**** The data
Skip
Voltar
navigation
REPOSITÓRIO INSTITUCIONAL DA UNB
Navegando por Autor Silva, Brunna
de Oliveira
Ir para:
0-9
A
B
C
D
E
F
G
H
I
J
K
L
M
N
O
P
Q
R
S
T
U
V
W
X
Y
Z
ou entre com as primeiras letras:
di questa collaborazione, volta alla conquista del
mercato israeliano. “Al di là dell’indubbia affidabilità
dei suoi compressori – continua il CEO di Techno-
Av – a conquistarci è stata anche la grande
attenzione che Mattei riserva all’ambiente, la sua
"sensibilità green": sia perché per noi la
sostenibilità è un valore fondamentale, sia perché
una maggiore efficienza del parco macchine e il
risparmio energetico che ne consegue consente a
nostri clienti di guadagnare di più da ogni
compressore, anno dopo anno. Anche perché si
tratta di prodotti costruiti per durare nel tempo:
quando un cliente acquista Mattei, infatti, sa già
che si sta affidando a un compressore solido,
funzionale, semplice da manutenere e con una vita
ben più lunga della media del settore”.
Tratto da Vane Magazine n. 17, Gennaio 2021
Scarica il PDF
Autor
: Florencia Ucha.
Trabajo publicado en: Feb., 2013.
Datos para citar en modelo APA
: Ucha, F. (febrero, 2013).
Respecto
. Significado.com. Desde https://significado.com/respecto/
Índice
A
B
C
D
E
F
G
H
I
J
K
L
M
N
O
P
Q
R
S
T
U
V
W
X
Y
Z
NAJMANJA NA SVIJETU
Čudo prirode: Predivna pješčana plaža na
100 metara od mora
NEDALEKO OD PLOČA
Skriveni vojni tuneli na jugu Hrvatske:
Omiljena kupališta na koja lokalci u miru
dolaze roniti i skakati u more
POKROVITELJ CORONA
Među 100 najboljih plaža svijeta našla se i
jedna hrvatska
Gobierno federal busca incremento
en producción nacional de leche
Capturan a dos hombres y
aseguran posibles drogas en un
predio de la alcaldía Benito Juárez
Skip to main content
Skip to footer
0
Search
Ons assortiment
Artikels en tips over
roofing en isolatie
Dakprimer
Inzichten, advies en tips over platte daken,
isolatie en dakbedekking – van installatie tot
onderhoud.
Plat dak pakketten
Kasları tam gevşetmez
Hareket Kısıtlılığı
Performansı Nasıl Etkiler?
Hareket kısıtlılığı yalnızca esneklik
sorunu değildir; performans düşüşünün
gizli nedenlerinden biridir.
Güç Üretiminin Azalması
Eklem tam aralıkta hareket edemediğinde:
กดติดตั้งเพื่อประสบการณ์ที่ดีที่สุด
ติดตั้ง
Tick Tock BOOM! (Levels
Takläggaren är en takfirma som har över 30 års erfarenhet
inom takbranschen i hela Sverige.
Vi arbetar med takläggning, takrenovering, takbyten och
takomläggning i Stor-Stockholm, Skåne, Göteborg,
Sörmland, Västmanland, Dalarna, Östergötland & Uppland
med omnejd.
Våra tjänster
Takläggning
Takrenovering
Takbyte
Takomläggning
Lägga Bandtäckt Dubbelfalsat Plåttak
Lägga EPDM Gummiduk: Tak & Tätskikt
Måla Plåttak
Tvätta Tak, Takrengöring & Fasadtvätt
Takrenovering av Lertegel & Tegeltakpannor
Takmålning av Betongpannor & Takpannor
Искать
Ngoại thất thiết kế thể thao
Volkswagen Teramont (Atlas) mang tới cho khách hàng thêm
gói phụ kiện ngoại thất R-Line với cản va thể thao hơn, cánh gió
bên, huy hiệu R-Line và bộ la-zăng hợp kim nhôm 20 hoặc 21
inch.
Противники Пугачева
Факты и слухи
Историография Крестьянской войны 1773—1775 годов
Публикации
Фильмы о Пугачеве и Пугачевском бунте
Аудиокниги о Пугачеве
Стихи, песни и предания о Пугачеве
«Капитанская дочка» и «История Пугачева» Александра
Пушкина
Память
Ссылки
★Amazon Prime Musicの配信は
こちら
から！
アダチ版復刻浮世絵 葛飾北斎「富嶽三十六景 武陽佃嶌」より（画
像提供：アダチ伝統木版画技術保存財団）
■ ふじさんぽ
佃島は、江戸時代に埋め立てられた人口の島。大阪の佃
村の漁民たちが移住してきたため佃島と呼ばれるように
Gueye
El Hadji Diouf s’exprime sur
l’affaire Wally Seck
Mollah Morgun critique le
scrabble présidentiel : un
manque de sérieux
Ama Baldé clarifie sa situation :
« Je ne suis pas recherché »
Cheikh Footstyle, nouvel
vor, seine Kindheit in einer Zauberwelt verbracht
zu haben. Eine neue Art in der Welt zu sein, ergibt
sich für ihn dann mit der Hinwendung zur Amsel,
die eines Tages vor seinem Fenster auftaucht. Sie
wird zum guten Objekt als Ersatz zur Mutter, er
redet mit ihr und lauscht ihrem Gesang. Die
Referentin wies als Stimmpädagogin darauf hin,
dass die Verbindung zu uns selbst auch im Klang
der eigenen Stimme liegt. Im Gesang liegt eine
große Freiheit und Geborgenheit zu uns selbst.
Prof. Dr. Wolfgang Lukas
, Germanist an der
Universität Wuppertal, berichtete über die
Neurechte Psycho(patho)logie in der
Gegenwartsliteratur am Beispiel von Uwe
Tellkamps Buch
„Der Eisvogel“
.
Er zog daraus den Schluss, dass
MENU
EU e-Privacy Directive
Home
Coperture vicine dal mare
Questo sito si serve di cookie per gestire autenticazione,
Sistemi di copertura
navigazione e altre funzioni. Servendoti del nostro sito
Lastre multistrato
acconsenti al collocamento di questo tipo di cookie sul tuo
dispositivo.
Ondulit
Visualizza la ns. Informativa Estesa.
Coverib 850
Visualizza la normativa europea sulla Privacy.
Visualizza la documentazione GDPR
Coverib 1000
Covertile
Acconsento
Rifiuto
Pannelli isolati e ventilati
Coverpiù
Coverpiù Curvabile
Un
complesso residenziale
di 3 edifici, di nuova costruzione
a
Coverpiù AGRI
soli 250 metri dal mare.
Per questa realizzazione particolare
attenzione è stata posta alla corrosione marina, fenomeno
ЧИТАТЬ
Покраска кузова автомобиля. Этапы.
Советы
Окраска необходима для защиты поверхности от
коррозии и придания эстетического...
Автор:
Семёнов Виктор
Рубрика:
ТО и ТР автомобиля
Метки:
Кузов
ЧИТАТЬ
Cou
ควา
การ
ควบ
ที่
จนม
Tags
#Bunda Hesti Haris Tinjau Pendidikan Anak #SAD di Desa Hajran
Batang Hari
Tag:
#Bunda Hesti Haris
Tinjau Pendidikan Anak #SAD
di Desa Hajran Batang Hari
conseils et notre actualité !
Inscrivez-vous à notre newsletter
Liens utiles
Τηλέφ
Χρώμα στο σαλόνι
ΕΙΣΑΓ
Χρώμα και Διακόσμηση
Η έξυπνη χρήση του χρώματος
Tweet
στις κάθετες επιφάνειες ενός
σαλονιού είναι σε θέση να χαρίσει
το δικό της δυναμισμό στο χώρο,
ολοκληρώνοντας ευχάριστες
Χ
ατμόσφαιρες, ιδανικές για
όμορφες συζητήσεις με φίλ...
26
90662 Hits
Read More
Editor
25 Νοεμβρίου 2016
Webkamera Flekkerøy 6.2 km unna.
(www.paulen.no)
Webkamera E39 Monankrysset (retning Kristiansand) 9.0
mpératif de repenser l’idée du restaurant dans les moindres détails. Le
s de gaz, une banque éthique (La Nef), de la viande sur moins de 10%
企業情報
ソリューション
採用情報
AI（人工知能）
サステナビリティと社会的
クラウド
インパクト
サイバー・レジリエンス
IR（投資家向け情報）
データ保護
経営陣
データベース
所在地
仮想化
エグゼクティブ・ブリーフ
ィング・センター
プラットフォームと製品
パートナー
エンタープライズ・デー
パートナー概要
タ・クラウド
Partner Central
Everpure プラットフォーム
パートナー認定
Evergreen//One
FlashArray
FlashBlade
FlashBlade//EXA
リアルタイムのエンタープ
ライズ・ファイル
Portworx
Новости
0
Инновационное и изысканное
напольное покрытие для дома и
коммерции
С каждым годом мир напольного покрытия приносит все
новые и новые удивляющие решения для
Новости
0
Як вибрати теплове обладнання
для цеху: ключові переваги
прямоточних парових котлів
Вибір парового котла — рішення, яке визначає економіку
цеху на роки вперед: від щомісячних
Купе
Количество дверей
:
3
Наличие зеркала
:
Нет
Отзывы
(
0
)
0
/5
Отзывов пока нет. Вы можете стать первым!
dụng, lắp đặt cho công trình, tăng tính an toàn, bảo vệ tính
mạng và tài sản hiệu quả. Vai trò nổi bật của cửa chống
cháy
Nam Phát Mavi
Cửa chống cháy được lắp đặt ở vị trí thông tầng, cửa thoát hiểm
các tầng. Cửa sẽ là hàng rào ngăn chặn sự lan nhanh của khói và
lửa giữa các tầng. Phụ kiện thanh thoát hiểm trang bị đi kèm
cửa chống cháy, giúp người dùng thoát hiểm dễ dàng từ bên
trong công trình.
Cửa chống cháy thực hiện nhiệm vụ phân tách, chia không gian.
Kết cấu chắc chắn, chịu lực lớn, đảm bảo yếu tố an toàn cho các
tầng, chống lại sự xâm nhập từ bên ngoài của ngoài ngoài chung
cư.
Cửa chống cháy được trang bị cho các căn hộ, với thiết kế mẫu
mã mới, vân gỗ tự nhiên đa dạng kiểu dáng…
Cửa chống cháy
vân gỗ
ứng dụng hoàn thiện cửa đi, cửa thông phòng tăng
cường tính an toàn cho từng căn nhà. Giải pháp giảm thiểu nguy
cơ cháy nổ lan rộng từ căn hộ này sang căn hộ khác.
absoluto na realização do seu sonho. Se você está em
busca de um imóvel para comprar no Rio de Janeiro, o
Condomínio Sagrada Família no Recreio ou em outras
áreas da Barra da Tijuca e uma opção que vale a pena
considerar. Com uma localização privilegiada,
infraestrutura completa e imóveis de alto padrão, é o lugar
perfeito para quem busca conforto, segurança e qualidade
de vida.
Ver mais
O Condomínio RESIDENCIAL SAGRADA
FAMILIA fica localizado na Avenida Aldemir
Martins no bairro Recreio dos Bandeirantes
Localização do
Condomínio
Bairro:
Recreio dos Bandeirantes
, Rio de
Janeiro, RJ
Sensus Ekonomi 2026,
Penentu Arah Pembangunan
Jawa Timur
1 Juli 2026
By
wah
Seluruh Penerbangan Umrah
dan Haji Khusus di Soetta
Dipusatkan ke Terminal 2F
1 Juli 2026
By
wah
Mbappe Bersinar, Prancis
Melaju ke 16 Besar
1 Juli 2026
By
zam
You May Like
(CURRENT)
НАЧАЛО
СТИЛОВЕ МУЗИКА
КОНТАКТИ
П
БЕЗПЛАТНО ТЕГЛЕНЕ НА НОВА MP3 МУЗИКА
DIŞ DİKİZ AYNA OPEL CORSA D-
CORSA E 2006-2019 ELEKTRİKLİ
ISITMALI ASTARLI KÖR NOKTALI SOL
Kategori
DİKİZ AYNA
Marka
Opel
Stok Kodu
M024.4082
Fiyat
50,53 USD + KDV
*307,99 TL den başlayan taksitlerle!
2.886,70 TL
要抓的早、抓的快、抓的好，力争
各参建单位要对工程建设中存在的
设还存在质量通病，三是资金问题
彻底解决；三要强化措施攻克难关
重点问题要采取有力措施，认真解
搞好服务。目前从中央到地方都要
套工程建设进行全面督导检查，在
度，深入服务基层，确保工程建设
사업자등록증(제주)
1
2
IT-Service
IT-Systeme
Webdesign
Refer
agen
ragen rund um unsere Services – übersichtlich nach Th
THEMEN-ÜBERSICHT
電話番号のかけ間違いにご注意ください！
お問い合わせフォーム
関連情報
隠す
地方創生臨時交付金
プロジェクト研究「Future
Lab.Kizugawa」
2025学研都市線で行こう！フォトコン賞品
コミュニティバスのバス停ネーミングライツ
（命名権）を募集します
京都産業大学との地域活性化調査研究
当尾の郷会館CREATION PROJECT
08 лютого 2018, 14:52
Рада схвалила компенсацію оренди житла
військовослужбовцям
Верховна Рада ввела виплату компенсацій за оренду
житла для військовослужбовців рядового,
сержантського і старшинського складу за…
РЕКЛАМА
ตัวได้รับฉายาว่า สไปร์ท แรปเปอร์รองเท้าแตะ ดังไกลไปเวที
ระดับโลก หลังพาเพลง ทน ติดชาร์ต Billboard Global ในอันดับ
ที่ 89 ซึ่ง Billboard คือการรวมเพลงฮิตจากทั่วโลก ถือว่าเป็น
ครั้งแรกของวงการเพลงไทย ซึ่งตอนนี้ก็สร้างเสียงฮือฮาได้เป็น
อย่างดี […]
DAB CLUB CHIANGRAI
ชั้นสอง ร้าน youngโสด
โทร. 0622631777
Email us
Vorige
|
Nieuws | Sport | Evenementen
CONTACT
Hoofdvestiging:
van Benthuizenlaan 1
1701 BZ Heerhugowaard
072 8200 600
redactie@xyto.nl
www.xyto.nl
********
## Aim of the task
Copy the lines above exactly, from the very first through the one containing "di questa collaborazione, volta", and include no other line.

## Task response
Skip
Voltar
navigation
REPOSITÓRIO INSTITUCIONAL DA UNB
Navegando por Autor Silva, Brunna
de Oliveira
Ir para:
0-9
A
B
C
D
E
F
G
H
I
J
K
L
M
N
O
P
Q
R
S
T
U
V
W
X
Y
Z
ou entre com as primeiras letras:
di questa collaborazione, volta alla conquista del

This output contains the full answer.